So, as Mrs S and I returned to the car after a bit of shopping the other day, a chap came up to me in the car park.
“I’d like to congratulate you on your parking.”
“Sorry?”
“You scratched my car,” he said, and gestured to a car which, I then realised, had been parked next to ours, but which was now slightly further away.
“Well, I’m sorry if I did, but I didn-“
“Just be more careful in future, all right?” he said, and then went away pretty quickly (leaving me to wonder if he was telling the entire truth about the alleged damage).
As Mrs Wife pointed out, it hardly seemed worth sticking around to make the point, and I also had doubts about the claim of damage (it had been close, yes, but when I’d got out of the car, my door had only touched that rubber strip thing which most modern cars have along their sides – for just that reason). But it also made me think about something which is relevant to writing, and certainly to life in general: the need to express yourself clearly.
I’d been thrown off by his opening gambit because it just hadn’t made any sense to me, coming as it did from a rather obtuse angle and then suddenly switching to the main point. I mean, I know full well that a great way to throw an argument a bit off track is to shift from discussing the opinions at the heart of it to the method of discussion (“look, you don’t have to shout, all right?” etc), but if you’re trying to make a point to someone in the first place I think it’s probably key to express that pretty clearly.
I think we’ve probably all had experience of disagreements which begin with you being wrong-footed by a bewildering opening – something like “I think you’ve got something to tell me, don’t you?” – which kind of leaves you feeling a few minutes behind as you try to catch up and figure out what you’re supposed to be discussing, or what you’ve allegedly done; I guess that’s partly due to the fact that the person initiating the (ahem) discussion has had more time to mull it over in their mind and try to figure out the sharpest and snarkiest angle of attack – which lets you know that they’re not happy, though not necessarily what they’re not happy about.

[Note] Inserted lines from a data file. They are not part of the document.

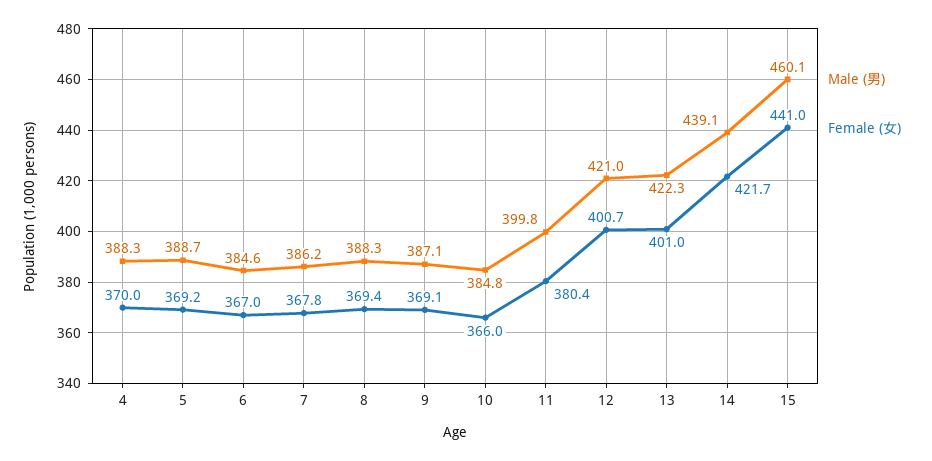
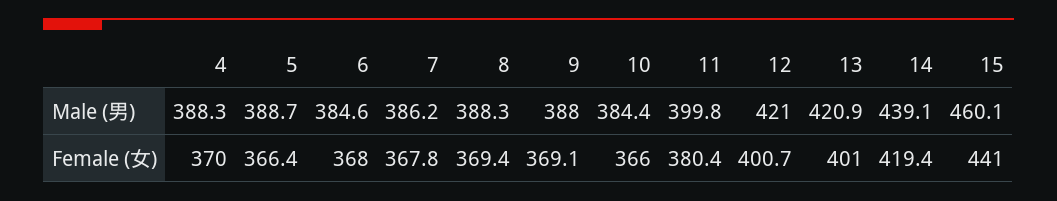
  {
    "Male (男)": {
      "4": 388.3,
      "5": 388.7,
      "6": 384.6,
      "7": 386.2,
      "8": 388.3,
-     "9": 387.1,
+     "9": 388,
-     "10": 384.8,
+     "10": 384.4,
      "11": 399.8,
      "12": 421,
-     "13": 422.3,
+     "13": 420.9,
      "14": 439.1,
      "15": 460.1
    },
    "Female (女)": {
      "4": 370,
-     "5": 369.2,
+     "5": 366.4,
-     "6": 367,
+     "6": 368,
      "7": 367.8,
      "8": 369.4,
      "9": 369.1,
      "10": 366,
      "11": 380.4,
      "12": 400.7,
      "13": 401,
-     "14": 421.7,
+     "14": 419.4,
      "15": 441
    }
  }

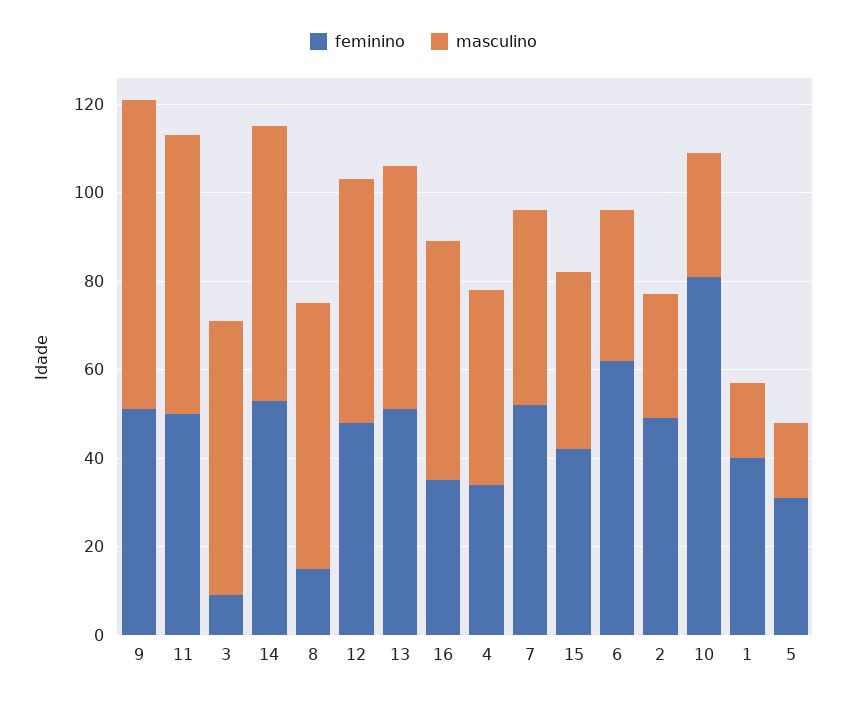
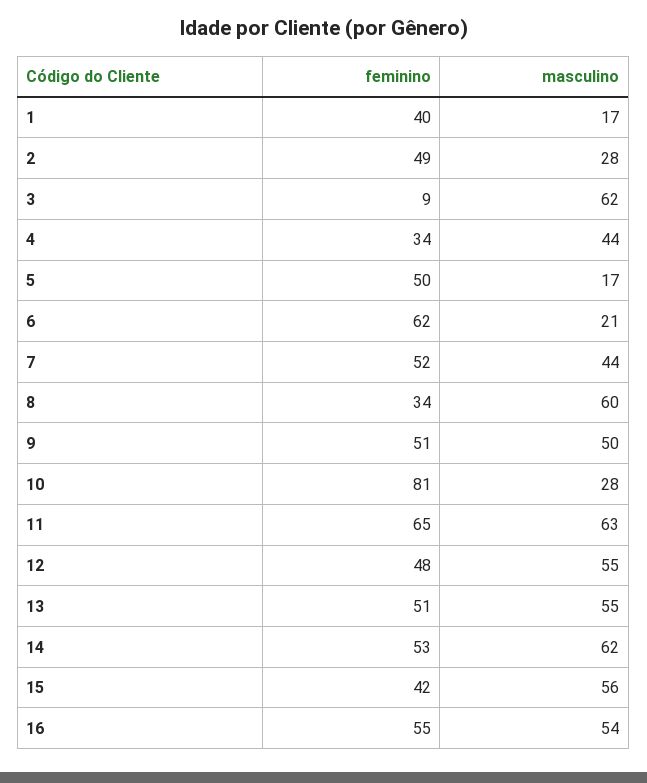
  {
    "feminino": {
      "9": 51,
-     "11": 50,
+     "11": 65,
      "3": 9,
      "14": 53,
-     "8": 15,
+     "8": 34,
      "12": 48,
      "13": 51,
-     "16": 35,
+     "16": 55,
      "4": 34,
      "7": 52,
      "15": 42,
      "6": 62,
      "2": 49,
      "10": 81,
      "1": 40,
-     "5": 30
+     "5": 50
    },
    "masculino": {
-     "9": 70,
+     "9": 50,
      "11": 63,
      "3": 62,
      "14": 62,
      "8": 60,
      "12": 55,
      "13": 55,
      "16": 54,
      "4": 44,
      "7": 44,
-     "15": 40,
+     "15": 56,
-     "6": 35,
+     "6": 21,
      "2": 28,
      "10": 28,
      "1": 17,
      "5": 17
    }
  }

Which probably isn’t the ideal way to communicate.
In a similar fashion, I often find myself slightly bewildered by slang and text-speak and the like, which is obviously a sign that I’m an old fart, but I think that sometimes it almost seems like the point of the slang is less about getting your point over, and more to be seen to be using zOMG, LOL, dat, 2day, and the like. In this situation, I guess the medium, or at least the method of communication, becomes the message.

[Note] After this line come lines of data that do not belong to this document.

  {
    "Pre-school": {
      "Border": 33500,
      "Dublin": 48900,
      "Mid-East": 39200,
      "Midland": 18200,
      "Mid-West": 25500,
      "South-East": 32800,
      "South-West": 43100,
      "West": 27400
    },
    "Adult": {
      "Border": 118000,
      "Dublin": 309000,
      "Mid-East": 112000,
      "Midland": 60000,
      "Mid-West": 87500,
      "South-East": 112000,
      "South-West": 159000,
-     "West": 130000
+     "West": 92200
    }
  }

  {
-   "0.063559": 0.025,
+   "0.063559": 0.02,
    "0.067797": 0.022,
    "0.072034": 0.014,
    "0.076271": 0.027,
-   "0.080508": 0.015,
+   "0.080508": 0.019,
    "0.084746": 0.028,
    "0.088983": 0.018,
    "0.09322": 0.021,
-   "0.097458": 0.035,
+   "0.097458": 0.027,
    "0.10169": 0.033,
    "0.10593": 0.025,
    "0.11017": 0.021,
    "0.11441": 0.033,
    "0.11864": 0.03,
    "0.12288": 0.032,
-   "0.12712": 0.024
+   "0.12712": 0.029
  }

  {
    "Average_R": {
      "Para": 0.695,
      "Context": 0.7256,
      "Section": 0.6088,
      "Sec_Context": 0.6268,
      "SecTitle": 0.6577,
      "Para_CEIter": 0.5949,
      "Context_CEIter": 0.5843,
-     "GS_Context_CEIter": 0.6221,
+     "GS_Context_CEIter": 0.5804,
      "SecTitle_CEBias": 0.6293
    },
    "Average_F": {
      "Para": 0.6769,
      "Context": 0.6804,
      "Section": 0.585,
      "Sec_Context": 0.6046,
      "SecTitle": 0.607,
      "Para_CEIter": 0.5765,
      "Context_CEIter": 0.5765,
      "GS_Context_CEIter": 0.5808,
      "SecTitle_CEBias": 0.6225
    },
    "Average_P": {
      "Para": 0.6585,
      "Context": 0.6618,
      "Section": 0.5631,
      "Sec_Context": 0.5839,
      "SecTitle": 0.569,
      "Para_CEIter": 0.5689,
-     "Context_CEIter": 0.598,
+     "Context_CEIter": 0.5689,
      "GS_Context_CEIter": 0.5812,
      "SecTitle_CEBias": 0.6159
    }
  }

You see slang and invented languages used a fair amount of fiction, too; A Clockwork Orange is a pretty good example, though if memory serves that gradually adds more and more of the invented lingo until you suddenly realise, towards the end of the book, that most of it is in Nadsat. Quite a lot of books written in not-quite English (or at least, not quite English as we know it today) are off-putting to the reader, and are often reviewed with comments to the effect that ‘persevering pays off’, though I think there may be an argument to be made that in the opening stages of a book, care should be taken not to alienate the reader; it’s a case of setting out your stall or being on your best behaviour in the early stages of a relationship, to my mind, though of course you don’t want to make your beginning so smooth and easy that it misleads about what’s to follow (whilst I haven’t read beyond the first Harry Potter book, I gather that the series gets darker as time goes on, and deals with far less innocent stuff), or so cautiously tailored to avoid alienating anyone that it ends up appealing to no-one.
I guess the point of all this rumination is that there’s some truth to the idea (which I’m not claiming to have originated) that the quality of your communication is the degree to which it’s understood; if you want to be understood clearly, so that you can proceed (with your story or argument or whatever), I guess the key thing is to rein in any tendency to elaborate or approach from a clever angle, and just to get to the heart of the matter as directly as possible.
I’m reminded of Samuel Johnson’s advice about writing, which I think applies: “Read over your compositions and, when you meet a passage which you think is particularly fine, strike it out.”
…Which also goes to explain why so many of my blog posts are published as written. Hmm.